Try instead: take the attitude that “done” is often better than “perfected.” Recognize that you frequently don’t know what needs perfecting until something is in use anyway, because you need that real-world feedback to tell you what’s really required, so by getting a project “out there” to get that real world feedback, you’re very likely reducing unnecessary re-work. Ready-fire-aim.
3. You get stuck in “analysis paralysis.” You spend so much time analyzing the perfect way to do something that you never really get started, or you get stuck at some point and can’t seem to find your way clear to move on with it; the anxiety created by the need to do it perfectly freezes you.
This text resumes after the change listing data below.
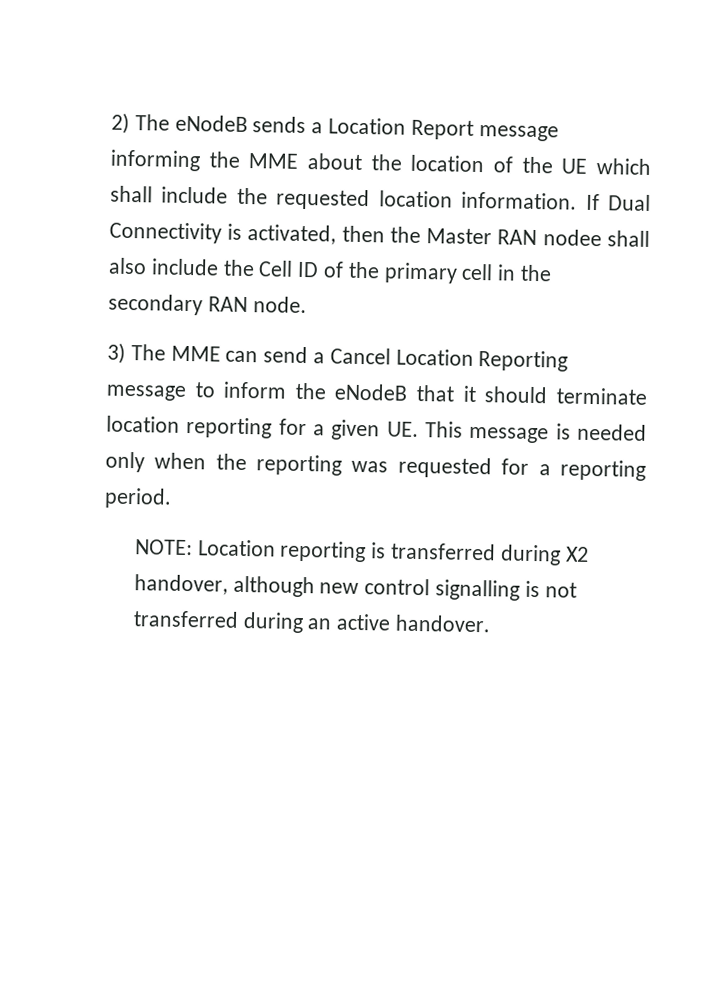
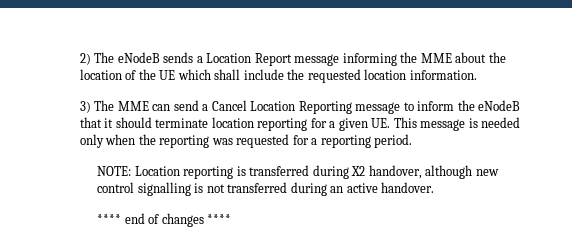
[585,193,651,211] [108,221,650,247] [107,257,552,284] [107,293,307,316] If Dual Connectivity is activated, then the Master RAN nodee shall also include the Cell ID of the primary cell in the secondary RAN node. -> (477, 75) none
(492, 623) none -> [97,213,232,227] // **** end of changes ****

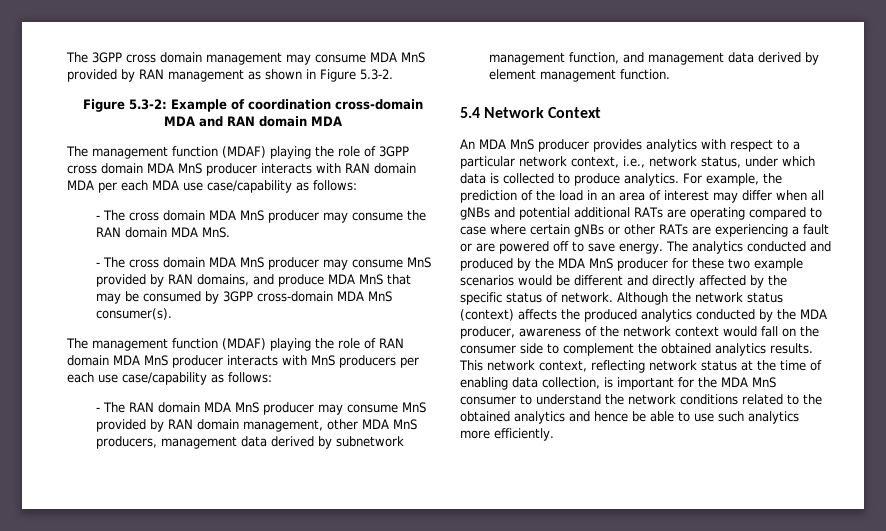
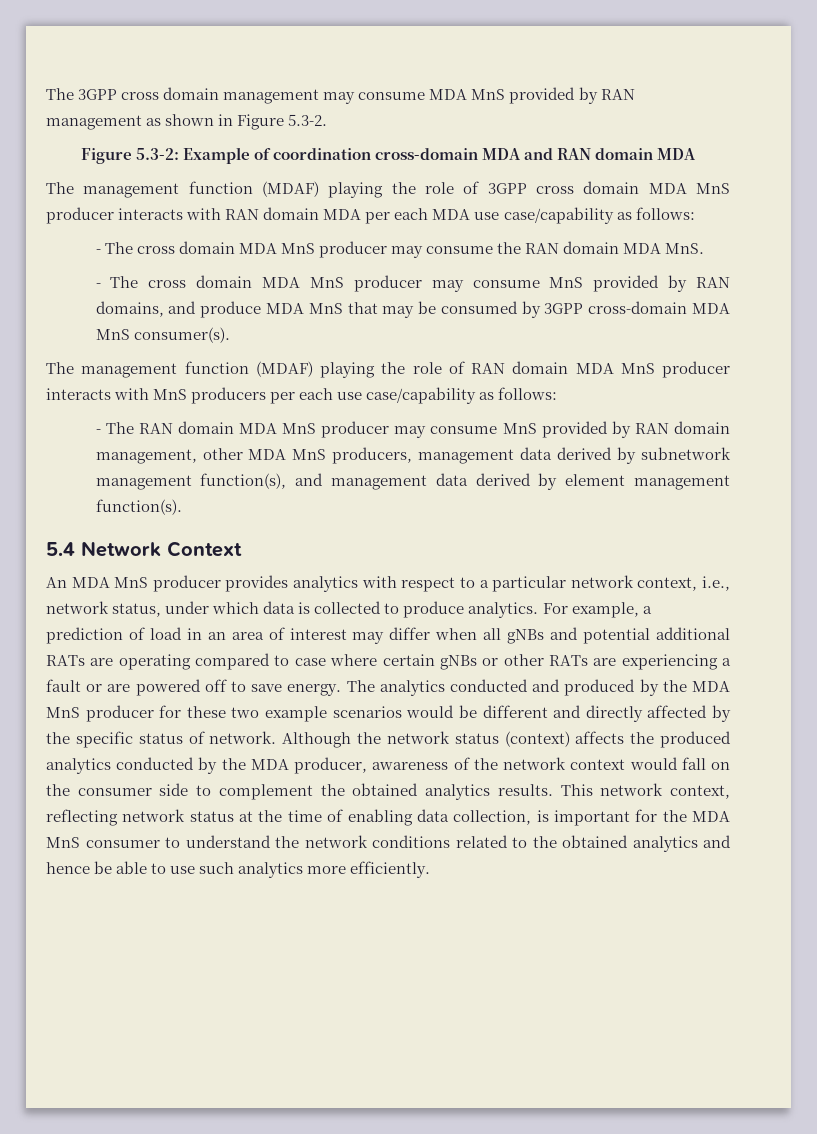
[569,52,620,64] function, -> [200,473,287,489] function(s),
[620,69,671,80] function. -> [95,499,182,515] function(s).
[763,173,782,184] the -> [642,606,652,614] a
[536,190,555,201] the -> (145, 633) none

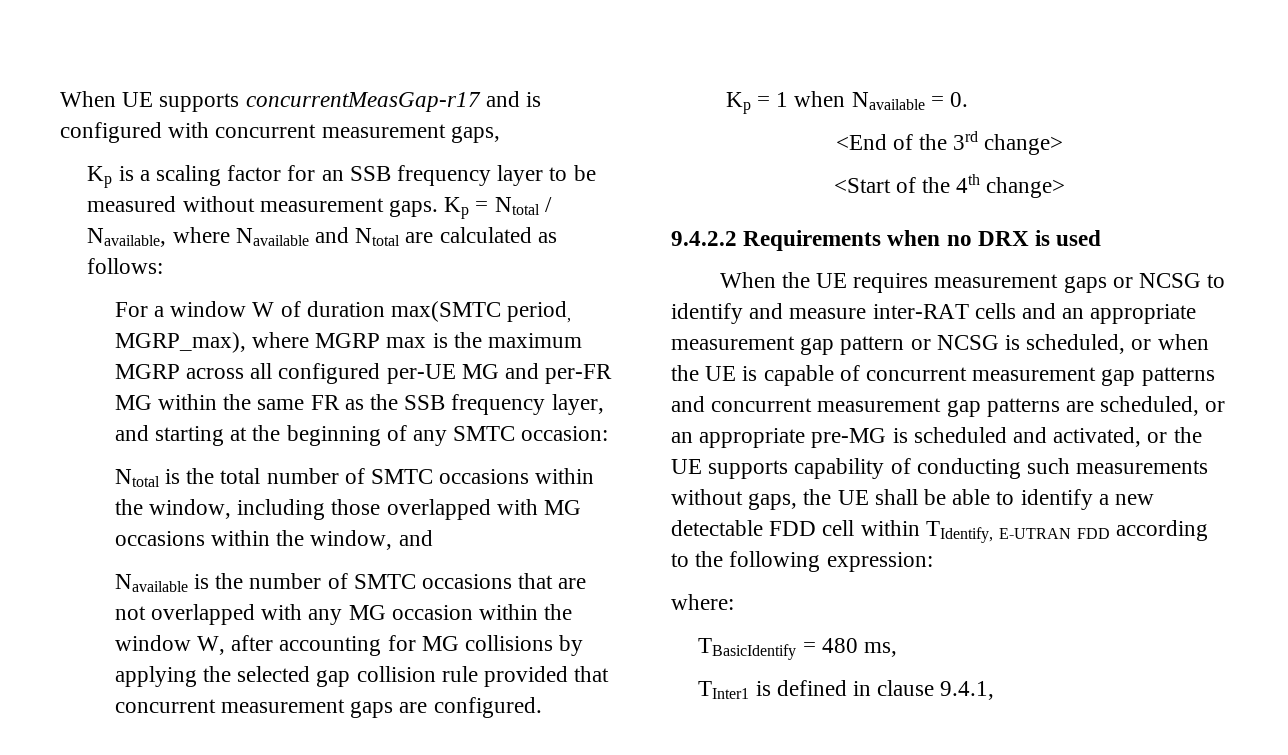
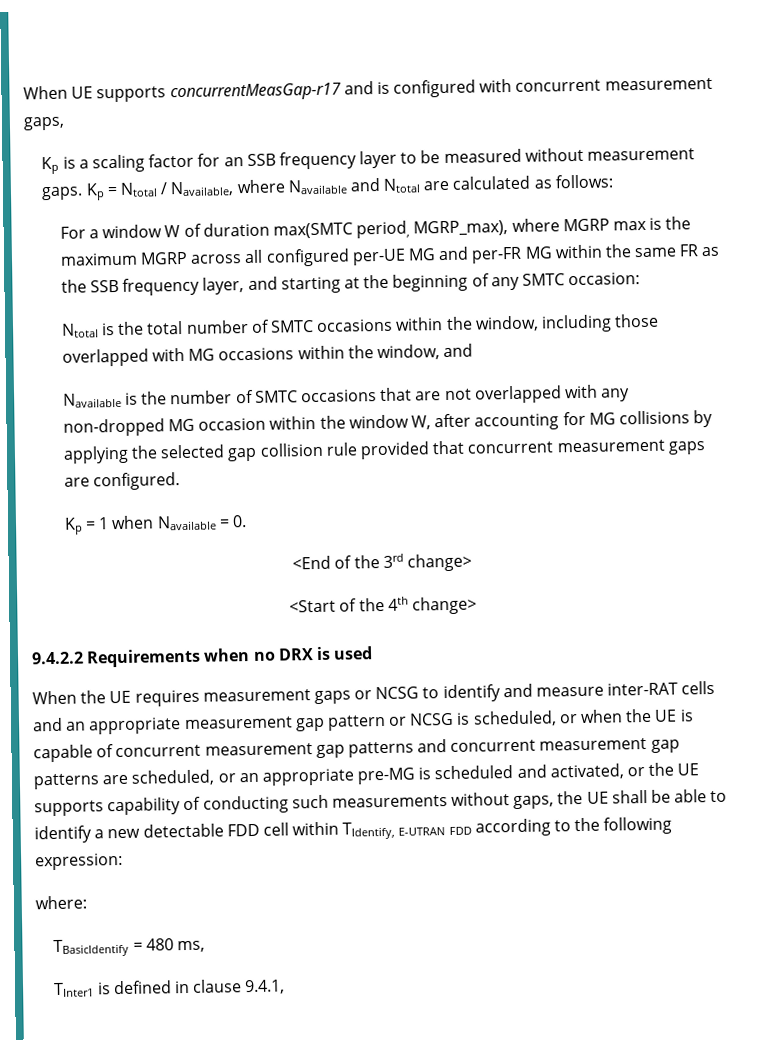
(343, 617) none -> [62,418,165,437] non-dropped

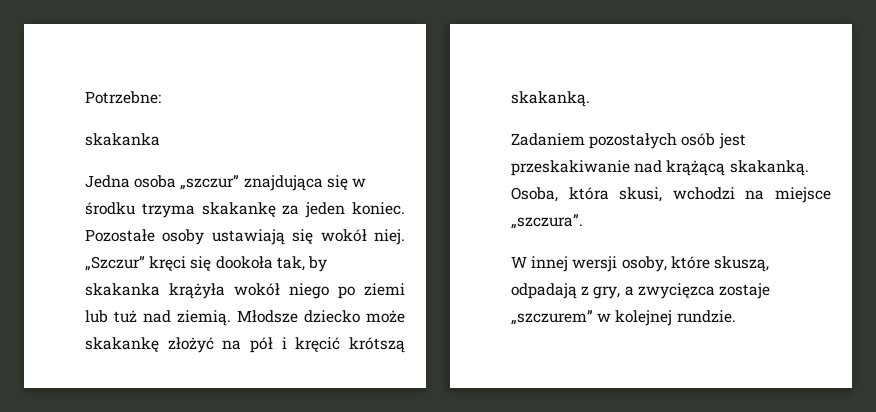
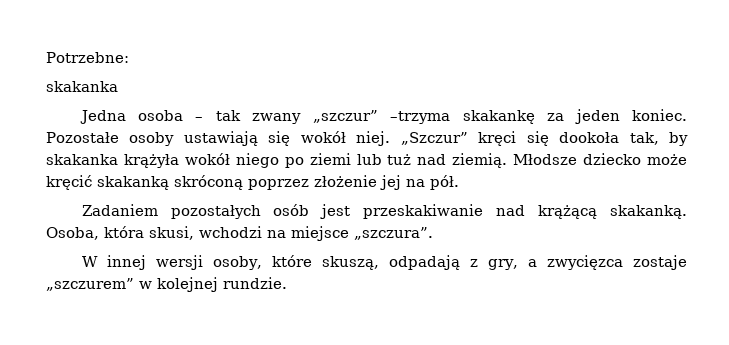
[180,175,366,191] [85,202,195,218] „szczur” znajdująca się w środku trzyma -> [195,110,451,124] – tak zwany „szczur” –trzyma
[85,337,405,353] [511,91,590,107] skakankę złożyć na pół i kręcić krótszą skakanką. -> [46,175,459,190] kręcić skakanką skróconą poprzez złożenie jej na pół.

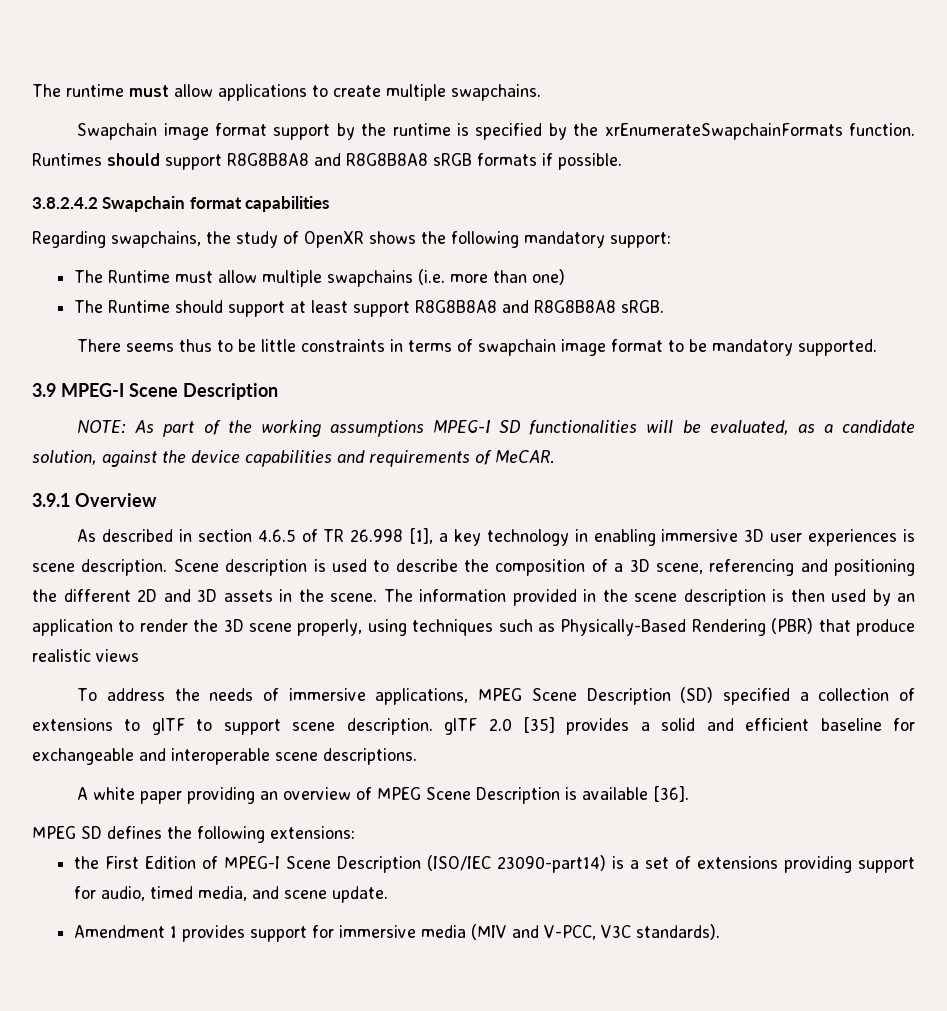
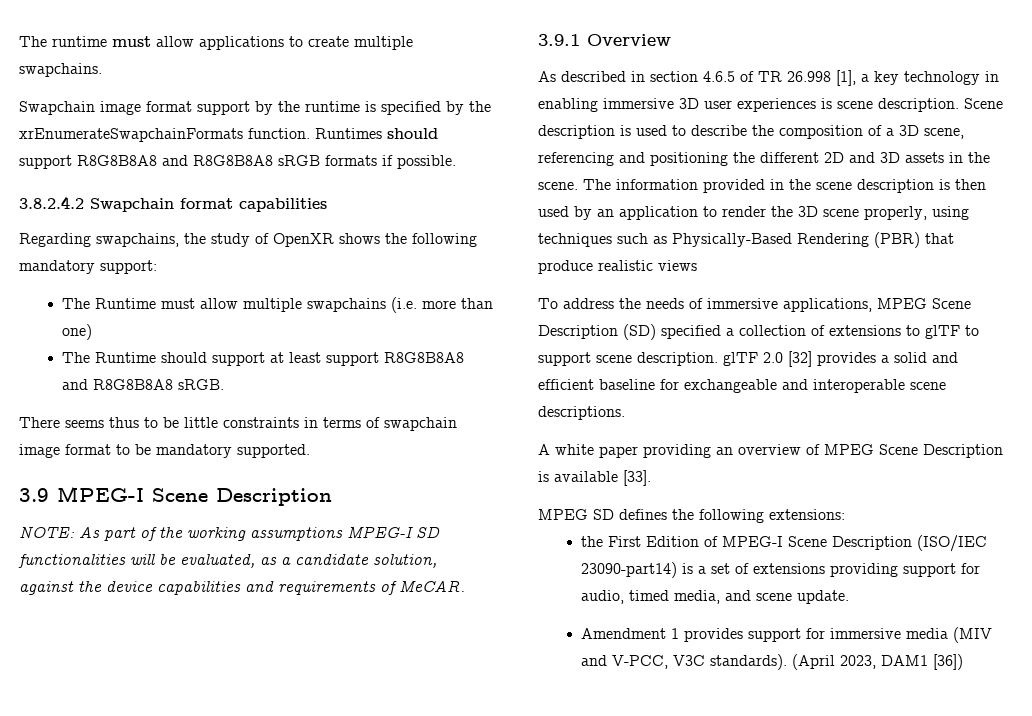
[522,717,555,733] [35] -> [788,351,812,367] [32]
[653,786,690,802] [36]. -> [623,470,651,486] [33].
(720, 932) none -> [792,654,964,670] (April 2023, DAM1 [36])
The cost to you: Unfinished projects or unrealized goals, whether personal or business, are costly. You don’t realize the benefits of a goal left unfinished, plus you may create a pattern for yourself of unfinished projects, which is damaging to your self esteem.
The cost to others: If others were waiting for the project or goal to be completed, they will have to find another person to fill your role, or do it for you, or abandon the outcome. If it’s a work project, you may find yourself being viewed negatively.
Try instead: Some of the tips for follow through work well here. Analysis paralysis often happens when you conceptualize the project as a whole. Break it down into smaller chunks so that you don’t get stalled mulling over a stage 10 issue when you’re still working on stage 3.
4. You may take an “all or nothing” view of the world. For example, if you go on a diet or health program, if you “mess up” around lunch time, you figure you may as well mess up the rest of the day (and sometimes spectacularly, just to drive the point home). This is also known as Dichotomous Thinking; this or that … success OR failure, no in-between.
The cost to you: This unbalanced view creates unrealistic expectations for you, and you find yourself self-criticizing, even when your performance would be considered adequate or even commendable by others.
The cost to others: Because your sense of self-worth is often (or constantly) being assaulted from within, your mood and attitude suffer and others in your life feel it. You may tend toward depression or anxiety. Others are less able to enjoy your company, whether that be co-workers, spouses, or children.
Try instead: A concept from neurolinguistic programming (NLP), that there is NO SUCH THING AS FAILURE…only feedback. By eliminating one half of the success-failure equation, you eliminate the possibility of dichotomous thinking, because you eliminate the elements of the dichotomy. We will be doing a tele seminar on the basic tenets of NLP in the future, but for now, consider the ramifications of this very different way of thinking. The human brain learns BEST when it makes mistakes and then corrects them (feedback). Your life and all your outcomes are a result of your actions. So if you want different results you need to take different actions, but how do you know how to change your actions? From the feedback you receive, aka, your result. By characterizing results that are less than you desired as “failures,” you prevent yourself from learning from them and making better choices and therefore getting better results in the future. Not a very perfect system, is it? By thinking of these results instead as FEEDBACK OPPORTUNITIES, you have the ability to fine-tune your actions and hone your approach so that you get better and better results–a policy of personal continual improvement. So, no such thing as failure, only feedback. This eliminates dichotomous thinking by eliminating the dichotomy and empowers you to learn from the results you achieve through your actions, which is what the human brain is wired to do best.
If you recognize yourself, or someone near to you in these examples, there is hope. You CAN learn to bring your perfectionistic tendencies into line so that you experience the benefits and NOT the dark side of perfectionism, and as a result experience more joy in your life!